Resources are depleting to the stage where it will soon become cost ineffective to extract them. Although there may be plenty of resources deep within the Earth, the cost of extraction is rapidly increasing, having in some cases already reached the point where they have become a destroyer of wealth rather than a builder of wealth due to the cost (including publicly funded subsidy) of their extraction. This is what is really behind the huge global debt. We are trying to support a lifestyle based on cheap and plentiful resources, when they are no longer cheap or plentiful and are doing it on credit.
What we are in for is a descent from our accustomed lifestyle. This is now inevitable. How it unfolds and whether it is rapid and deep, resulting in almost total depopulation, or whether it is gradual and rational is the only question remaining.

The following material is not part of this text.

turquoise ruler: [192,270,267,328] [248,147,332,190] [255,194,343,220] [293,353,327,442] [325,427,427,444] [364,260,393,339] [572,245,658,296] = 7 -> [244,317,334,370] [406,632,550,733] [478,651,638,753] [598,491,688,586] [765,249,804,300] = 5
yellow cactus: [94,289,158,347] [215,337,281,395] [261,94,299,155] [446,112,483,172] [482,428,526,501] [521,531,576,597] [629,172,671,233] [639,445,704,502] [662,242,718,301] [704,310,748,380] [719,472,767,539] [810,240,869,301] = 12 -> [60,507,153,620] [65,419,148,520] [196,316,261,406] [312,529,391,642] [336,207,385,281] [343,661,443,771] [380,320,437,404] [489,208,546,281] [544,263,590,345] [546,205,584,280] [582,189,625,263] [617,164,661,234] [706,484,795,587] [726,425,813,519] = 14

But considering that it is an axiom that people will not lower their reproduction, and will not under any circumstances surrender any part of their energy and resource hungry lifestyle, all that can be done is to prop up the system and delay the inevitable. And the longer it is delayed the more the descent becomes a collapse.
When human populations drop low enough, it no longer becomes possible to mine any resources, because we are already using every technology available to mine whatever resources are within reach. Without resources, the surviving humans are left in a stone age existence they cannot escape. This leaves them vulnerable to the inevitable natural disasters.
Interestingly, decades ago it was governments that were building lavish bunkers to survive global disaster. Now it is the private sector who are doing so. That really is a sign of the times. The capitalists are building bunkers to escape the disaster that they themselves are creating.
Look around you. It is highly probable that everything you see, and everything you take for granted will soon be taken from you in the last mad scramble to cling to the tattered remains of last century's lifestyle. After that the stone age awaits you. I suggest that a century for humanity is very optimistic indeed.